Supplied records

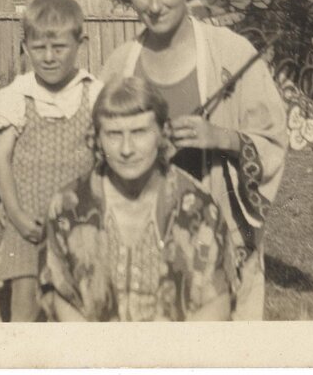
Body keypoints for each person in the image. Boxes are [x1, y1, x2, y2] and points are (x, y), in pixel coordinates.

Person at [100, 0, 288, 320]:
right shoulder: (120, 63)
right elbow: (96, 145)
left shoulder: (234, 55)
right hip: (141, 233)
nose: (154, 5)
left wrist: (221, 137)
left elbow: (273, 140)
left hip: (217, 231)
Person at [40, 76, 237, 321]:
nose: (126, 149)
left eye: (139, 132)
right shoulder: (69, 206)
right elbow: (63, 296)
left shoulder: (199, 208)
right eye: (113, 134)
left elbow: (216, 303)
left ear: (162, 133)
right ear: (97, 138)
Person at [0, 0, 102, 321]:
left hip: (78, 220)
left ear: (80, 44)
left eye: (59, 48)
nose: (49, 57)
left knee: (77, 301)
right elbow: (0, 161)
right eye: (39, 49)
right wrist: (15, 214)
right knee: (25, 301)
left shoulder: (93, 93)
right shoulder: (17, 95)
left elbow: (103, 158)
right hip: (29, 220)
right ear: (25, 48)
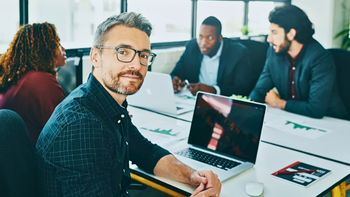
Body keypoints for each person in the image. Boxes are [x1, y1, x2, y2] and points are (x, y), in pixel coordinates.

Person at [35, 12, 221, 197]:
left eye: (144, 55)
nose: (136, 64)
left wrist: (192, 176)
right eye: (123, 52)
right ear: (95, 56)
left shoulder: (107, 104)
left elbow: (146, 152)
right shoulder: (81, 126)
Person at [249, 5, 349, 120]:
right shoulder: (274, 53)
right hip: (292, 117)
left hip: (330, 122)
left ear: (291, 34)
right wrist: (248, 108)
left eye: (274, 32)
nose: (269, 39)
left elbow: (315, 109)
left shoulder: (319, 58)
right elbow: (259, 90)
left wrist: (279, 103)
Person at [0, 22, 66, 145]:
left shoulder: (16, 79)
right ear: (45, 48)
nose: (63, 49)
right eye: (58, 43)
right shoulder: (42, 81)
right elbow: (66, 131)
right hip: (35, 160)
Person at [171, 16, 253, 97]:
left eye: (210, 38)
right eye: (201, 37)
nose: (203, 43)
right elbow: (176, 73)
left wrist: (214, 90)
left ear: (220, 38)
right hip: (193, 101)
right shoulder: (192, 47)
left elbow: (242, 88)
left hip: (223, 103)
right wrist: (175, 80)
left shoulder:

Problem to solve
Only the entries themselves should be output, word for word, with all pictures omitted.

Response box
Body keypoints for each person in the image. Boxes are [x1, y1, x2, y2] and points are (x, y), in pixel coordinates.

Person at [100, 0, 288, 320]:
right shoulder: (120, 63)
right elbow: (96, 145)
left shoulder: (234, 55)
right hip: (141, 233)
nose: (154, 5)
left wrist: (221, 137)
left elbow: (273, 140)
left hip: (217, 231)
Person at [40, 76, 237, 321]:
nose: (126, 149)
left eye: (139, 132)
right shoulder: (69, 206)
right elbow: (63, 296)
left shoulder: (199, 208)
right eye: (113, 134)
left elbow: (216, 303)
left ear: (162, 133)
right ear: (97, 138)
Person at [0, 0, 102, 321]:
left hip: (78, 220)
left ear: (80, 44)
left eye: (59, 48)
nose: (49, 57)
left knee: (77, 301)
right elbow: (0, 161)
right eye: (39, 49)
right wrist: (15, 214)
right knee: (25, 301)
left shoulder: (93, 93)
right shoulder: (17, 95)
left elbow: (103, 158)
right hip: (29, 220)
right ear: (25, 48)
Body keypoints for each person in the image. Boxes are [x1, y1, x2, y2] and points are (x, y), in pixel coordinates.

Person at [35, 12, 221, 197]:
left eye: (144, 55)
nose: (136, 64)
left wrist: (192, 176)
right eye: (123, 52)
right ear: (95, 56)
left shoulder: (107, 104)
left elbow: (146, 152)
right shoulder: (81, 126)
Person at [249, 5, 349, 120]:
right shoulder: (274, 53)
right hip: (292, 117)
left hip: (330, 122)
left ear: (291, 34)
right wrist: (248, 108)
left eye: (274, 32)
nose: (269, 39)
left elbow: (315, 109)
left shoulder: (319, 58)
right elbow: (259, 90)
left wrist: (279, 103)
Person at [0, 22, 66, 145]:
left shoulder: (16, 79)
right ear: (45, 48)
nose: (63, 49)
right eye: (58, 43)
right shoulder: (42, 81)
right elbow: (66, 131)
right hip: (35, 160)
Person at [171, 16, 253, 97]:
left eye: (210, 38)
right eye: (201, 37)
nose: (203, 43)
right elbow: (176, 73)
left wrist: (214, 90)
left ear: (220, 38)
right hip: (193, 101)
right shoulder: (192, 47)
left elbow: (242, 88)
left hip: (223, 103)
right wrist: (175, 80)
left shoulder:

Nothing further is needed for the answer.